Parado na rua, muitos passavam, de um lado para o outro, indo e voltando, o som de uma buzina, um pássaro na arvore, o porteiro do prédio, o som rústico de um ônibus, um motoqueiro que passa veloz, um ambulante que lhe oferece um refrigerante, uma senhora se arrastando em cima de um salto, uma criança com um algodão doce, um bebê que chora, um aleijado que pede uma esmola, um conversível vermelho, um fusca azul velho e sujo, um poste e uma lixeira, um apito e um policial, o céu sob tudo isso e o chão bem abaixo. Em um raio compreendeu tudo.
Estava sonhando.
O mundo se dissolveu naquela névoa de irrealidade. Estou sonhando, nada disso é real, nunca foi, eu que não acordei hoje de manhã. Estou do lado da minha mulher, no lado esquerdo da cama, como sempre estive e sempre estarei. Eu quero acordar, quero acordar, porque de sonhos já me basta, não quero sentir assim ,como se tudo tivesse uma cor ou uma vida, quero a minha vida de volta, quero ser o que sempre fui, quero meu lugar-comum, minha mediocridade, quero tudo de volta.
E não sabia como ia acordar.
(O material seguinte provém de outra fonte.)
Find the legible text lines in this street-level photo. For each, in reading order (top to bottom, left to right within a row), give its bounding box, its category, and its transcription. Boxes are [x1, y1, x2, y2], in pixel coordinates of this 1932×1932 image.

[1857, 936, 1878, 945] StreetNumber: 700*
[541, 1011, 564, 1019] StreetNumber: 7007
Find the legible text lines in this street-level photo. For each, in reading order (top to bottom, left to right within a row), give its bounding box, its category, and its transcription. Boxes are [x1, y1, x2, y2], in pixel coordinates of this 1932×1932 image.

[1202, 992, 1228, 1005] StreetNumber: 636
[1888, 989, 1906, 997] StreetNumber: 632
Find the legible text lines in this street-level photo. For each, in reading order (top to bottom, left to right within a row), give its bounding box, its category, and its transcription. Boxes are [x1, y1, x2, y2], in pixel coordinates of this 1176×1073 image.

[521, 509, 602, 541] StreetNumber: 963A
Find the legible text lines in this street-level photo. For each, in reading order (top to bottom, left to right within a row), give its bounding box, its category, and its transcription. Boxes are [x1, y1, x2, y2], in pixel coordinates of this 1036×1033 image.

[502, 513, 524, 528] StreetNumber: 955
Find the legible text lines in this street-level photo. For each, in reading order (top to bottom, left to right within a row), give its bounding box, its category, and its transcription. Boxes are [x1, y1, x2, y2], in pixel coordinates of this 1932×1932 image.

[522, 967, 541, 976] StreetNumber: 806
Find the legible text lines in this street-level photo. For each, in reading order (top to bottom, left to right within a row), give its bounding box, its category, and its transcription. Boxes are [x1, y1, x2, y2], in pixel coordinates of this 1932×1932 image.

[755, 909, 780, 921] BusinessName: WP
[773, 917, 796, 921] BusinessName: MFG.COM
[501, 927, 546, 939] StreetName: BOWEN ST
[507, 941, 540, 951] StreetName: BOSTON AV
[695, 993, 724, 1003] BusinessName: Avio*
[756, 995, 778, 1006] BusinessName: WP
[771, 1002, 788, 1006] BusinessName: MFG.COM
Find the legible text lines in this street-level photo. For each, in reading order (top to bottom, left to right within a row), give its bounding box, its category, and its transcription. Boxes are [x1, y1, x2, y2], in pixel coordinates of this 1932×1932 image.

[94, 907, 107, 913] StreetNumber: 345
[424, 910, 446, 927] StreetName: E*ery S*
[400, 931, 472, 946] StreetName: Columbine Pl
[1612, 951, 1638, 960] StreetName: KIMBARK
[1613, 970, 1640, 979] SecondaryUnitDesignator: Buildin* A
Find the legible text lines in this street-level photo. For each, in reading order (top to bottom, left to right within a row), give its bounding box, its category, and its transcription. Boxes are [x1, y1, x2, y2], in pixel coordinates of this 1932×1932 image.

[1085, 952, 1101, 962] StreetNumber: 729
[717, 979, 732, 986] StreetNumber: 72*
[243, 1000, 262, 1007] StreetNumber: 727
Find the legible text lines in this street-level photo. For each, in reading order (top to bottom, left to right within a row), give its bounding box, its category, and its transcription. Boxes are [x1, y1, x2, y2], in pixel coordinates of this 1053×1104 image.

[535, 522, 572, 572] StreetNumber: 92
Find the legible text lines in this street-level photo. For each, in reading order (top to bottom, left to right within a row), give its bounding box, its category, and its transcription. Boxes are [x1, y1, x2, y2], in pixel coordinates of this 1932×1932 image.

Andou ate a praia ali perto, e de roupa social mesmo se jogou no mar. Mergulhou e mergulhou, sentindo a água fria, nadando debaixo dela. Mas não acordava. E se eu nunca acordar? Se estiver condenado a esse mundo? Não seja tolo, todo mundo acorda, não existe sono que seja eterno, só a morte, mas se estivesse morto não estaria sonhando. E mergulhou de novo ,de novo , até se cansar e se sentou na areia.
Beliscou-se até se machucar. Nada.Foi parar em um barzinho, tomou um café. Nada. De volta pra praia, lembrou-se de um sonho. Antigo, já o sonhara mais de uma vez. Estava caindo de um prédio bem alto, rápido, via o chão de aproximando, e um medo angustiado no coração. E quando estava para tocar a calçada lá embaixo, acordava. Era isso.
Ainda molhado, pegou o carro. Foi até o escritório, estranharam-no entrar no prédio daquele jeito. O elevador não chegava, olhavam-no assustado. Pegou as escadas mesmo, subiu o prédio todo, até o telhado, quatorze andares, e lá subiu no parapeito e olhou para baixo. Hora de acordar.
Ninguém entendeu o suicídio daquele homem. Parecia um sujeito feliz, bem de vida, bem casado. Sua mulher, a secretária, e Pedrinho choraram no seu enterro. Ela ficou feliz com herança, ele também, a amante o amaldiçoou por não ter deixado nada para ela. Até hoje, não sei se ele chegou a acordar.